**Supplied data**

- - -

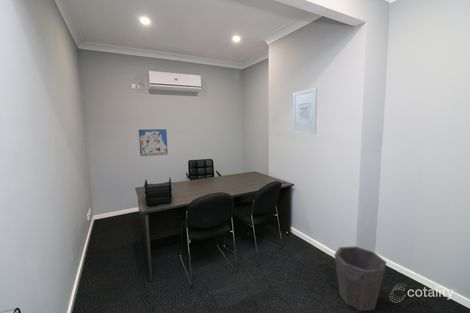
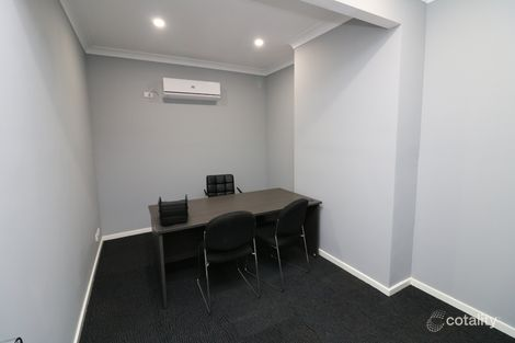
- wall art [292,87,318,135]
- wall art [138,128,169,157]
- waste bin [333,245,388,312]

- - -

**Your goal**
Word for word, restate all of the data, but do not copy the pictures.

**Solved exercise**
- wall art [292,87,318,135]
- wall art [138,128,169,157]
- waste bin [333,245,388,312]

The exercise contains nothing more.